Hope for Homeowners lets lenders refinance delinquent borrowers, provided the holder of the existing loan writes it down to 90% of the current home value and waives any prepayment or late payment fees. The FHA insures the new loan, and second lien holders get a share of the home's future appreciation.
The program was created by legislation passed in July.
Several lenders in the audience said they were having problems qualifying borrowers for the program, largely because their FICO scores were below the typical 580 threshold that loan buyers would accept. When questioned by several lenders about how difficult it has been to explain the program to borrowers, Mr. Montgomery acknowledged that many homeowners would face a significant reduction in their equity while benefiting from only half of a home's appreciation when the housing market recovers. "It potentially can become a very expensive program," he said.

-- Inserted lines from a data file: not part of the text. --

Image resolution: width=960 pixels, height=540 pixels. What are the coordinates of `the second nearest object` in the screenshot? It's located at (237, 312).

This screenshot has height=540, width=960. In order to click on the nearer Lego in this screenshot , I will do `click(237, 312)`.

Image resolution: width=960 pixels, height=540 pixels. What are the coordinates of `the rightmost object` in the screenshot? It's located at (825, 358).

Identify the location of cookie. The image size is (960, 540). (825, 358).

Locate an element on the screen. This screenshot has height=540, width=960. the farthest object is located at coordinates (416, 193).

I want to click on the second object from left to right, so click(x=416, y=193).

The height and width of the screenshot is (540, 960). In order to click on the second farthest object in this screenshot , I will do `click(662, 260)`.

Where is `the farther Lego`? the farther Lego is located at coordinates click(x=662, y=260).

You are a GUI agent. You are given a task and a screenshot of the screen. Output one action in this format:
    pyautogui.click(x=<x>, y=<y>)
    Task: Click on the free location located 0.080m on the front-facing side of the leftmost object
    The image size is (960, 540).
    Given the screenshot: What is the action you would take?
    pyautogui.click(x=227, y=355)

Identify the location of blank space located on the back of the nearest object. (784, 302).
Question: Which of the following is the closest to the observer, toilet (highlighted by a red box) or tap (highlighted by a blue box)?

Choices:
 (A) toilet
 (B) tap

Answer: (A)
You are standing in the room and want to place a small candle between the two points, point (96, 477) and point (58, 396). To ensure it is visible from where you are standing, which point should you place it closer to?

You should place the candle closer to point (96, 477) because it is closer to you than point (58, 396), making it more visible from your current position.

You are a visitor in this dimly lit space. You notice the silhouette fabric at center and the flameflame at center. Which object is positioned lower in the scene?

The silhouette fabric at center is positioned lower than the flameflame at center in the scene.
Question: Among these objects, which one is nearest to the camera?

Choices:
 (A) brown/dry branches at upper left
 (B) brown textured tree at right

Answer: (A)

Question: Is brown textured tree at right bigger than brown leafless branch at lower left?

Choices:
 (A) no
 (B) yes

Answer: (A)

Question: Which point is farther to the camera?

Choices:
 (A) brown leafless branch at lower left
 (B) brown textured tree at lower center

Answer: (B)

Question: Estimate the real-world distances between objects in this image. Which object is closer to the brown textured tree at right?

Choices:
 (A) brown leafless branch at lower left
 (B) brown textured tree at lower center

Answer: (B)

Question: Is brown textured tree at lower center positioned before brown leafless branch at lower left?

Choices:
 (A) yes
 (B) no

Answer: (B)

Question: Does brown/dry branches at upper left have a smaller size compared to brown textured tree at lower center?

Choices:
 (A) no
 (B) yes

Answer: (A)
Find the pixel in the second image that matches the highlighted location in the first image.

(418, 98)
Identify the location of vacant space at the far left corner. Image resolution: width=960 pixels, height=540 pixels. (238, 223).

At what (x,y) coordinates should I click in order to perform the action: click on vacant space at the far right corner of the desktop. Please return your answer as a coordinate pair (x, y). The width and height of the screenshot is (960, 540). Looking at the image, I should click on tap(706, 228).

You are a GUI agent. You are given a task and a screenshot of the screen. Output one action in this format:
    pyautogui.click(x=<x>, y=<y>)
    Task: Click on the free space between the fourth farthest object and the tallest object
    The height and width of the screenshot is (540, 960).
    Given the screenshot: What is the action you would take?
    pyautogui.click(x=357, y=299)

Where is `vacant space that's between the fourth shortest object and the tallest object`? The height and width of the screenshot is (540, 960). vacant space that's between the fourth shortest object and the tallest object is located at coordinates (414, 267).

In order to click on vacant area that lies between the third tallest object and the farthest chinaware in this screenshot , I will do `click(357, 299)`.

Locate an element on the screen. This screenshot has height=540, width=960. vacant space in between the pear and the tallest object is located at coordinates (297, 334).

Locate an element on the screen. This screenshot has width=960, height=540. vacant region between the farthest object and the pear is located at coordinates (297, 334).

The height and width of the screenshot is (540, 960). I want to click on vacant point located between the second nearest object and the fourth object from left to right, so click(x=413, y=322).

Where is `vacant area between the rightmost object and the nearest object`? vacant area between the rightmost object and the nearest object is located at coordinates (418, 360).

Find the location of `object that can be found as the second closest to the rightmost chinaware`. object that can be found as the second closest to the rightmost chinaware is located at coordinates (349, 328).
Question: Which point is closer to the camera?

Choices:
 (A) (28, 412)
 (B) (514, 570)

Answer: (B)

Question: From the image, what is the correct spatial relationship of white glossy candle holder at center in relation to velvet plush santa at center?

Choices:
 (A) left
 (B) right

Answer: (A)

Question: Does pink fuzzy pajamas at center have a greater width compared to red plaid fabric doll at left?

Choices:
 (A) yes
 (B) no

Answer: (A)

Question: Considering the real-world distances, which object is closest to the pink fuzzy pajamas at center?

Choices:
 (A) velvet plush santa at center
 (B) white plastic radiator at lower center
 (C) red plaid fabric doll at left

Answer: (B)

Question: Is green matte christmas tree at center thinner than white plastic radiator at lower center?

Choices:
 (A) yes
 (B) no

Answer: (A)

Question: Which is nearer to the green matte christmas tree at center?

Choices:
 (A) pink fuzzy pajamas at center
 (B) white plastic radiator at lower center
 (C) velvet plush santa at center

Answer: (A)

Also at the conference, the chief executives of Fannie Mae and Freddie Mac again indicated that since being taken over by the government, their priorities have shifted away from the bottom line in favor of serving the housing markets.
Herbert Allison, the new CEO at Fannie, said it will focus for now on the minimum returns necessary to ensure its safety and soundness. "Once we do that, we will review the pricing necessary to grow the company."
David Moffett, Mr. Allison's counterpart at Freddie, told the MBA that pricing at his company is being reviewed "across the board," with the intent of adjusting "for the 30-year risk we are taking."
The CEOs participated in the convention's opening panel discussion along with James Lockhart, the director of the Federal Housing Finance Agency. The panel discussion, which was disrupted briefly when a protestor walked on stage, interrupted the former CNBC analyst Ron Insana, the panel's moderator, and asked the speakers to address the issue of foreclosures.
The challenger was quickly ushered off the stage, but the panel spoke to his question. Mr. Lockhart told the government-sponsored enterprises they "have to be much more proactive" in that area. (There were about 100 protestors outside the convention.)
Mr. Lockhart told the conference that the actions taken over the last three months by the Bush administration and Congress are "effectively a guarantee" that Fannie and Freddie are backed by the full faith and credit of the federal government. "My hope is that as the markets settle down, investors will recognize their strength and rates will start to move down again," he said.
FHA also plans to tighten its eligibility requirements for lenders and mortgage brokers, Mr. Montgomery said.
The agency plans to raise its minimum net worth requirements for FHA-approved lenders to $1 million from the current $250,000, and to $73,500 for brokers from the current $63,000, he said. The FHA is hoping to have the new standards in place by Jan. 20, when a new administration takes over, Mr. Montgomery said. (Fannie and the Government National Mortgage Association recently announced similar changes.)
He said he is trying to get an extension for another FHA program designed to help troubled borrowers, FHASecure, which is set to expire at yearend. FHASecure was a centerpiece of the Bush administration's plan last year to stem the tide of foreclosures, but ended up helping only a few thousand borrowers because of stringent eligibility requirements.